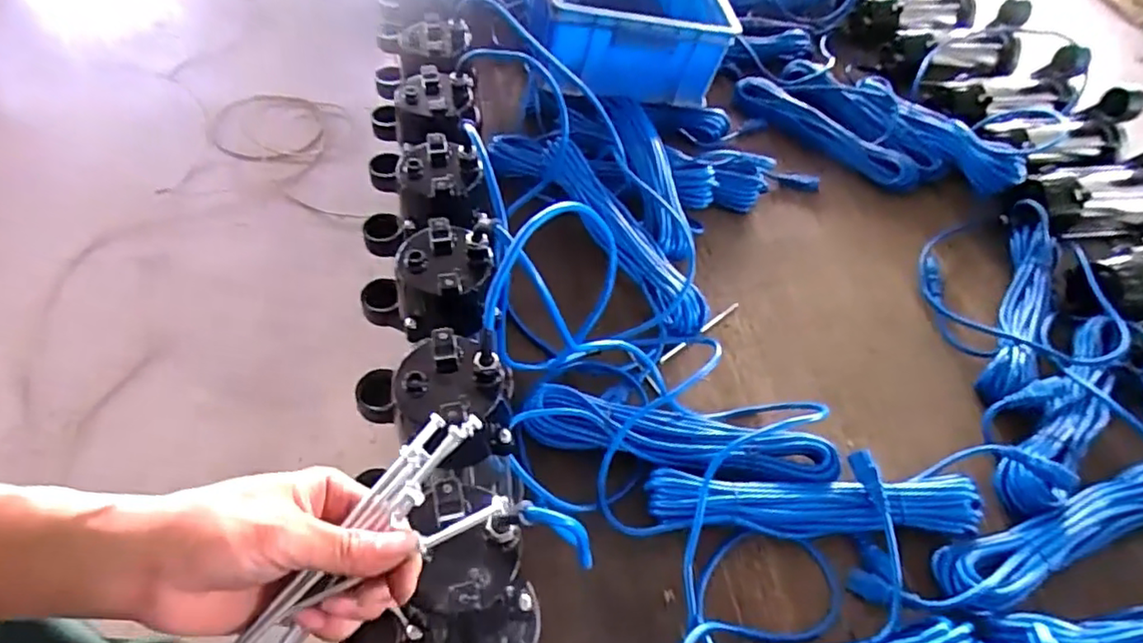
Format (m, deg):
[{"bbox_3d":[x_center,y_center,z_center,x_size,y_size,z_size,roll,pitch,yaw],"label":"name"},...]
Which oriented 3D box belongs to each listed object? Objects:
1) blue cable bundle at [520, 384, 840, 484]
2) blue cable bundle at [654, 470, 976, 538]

####

EXERCISE DESCRIPTION:
Lines from the entries that contain the string "cable" must be found and copied.

SOLVED PROBLEM:
1) blue cable bundle at [520, 384, 840, 484]
2) blue cable bundle at [654, 470, 976, 538]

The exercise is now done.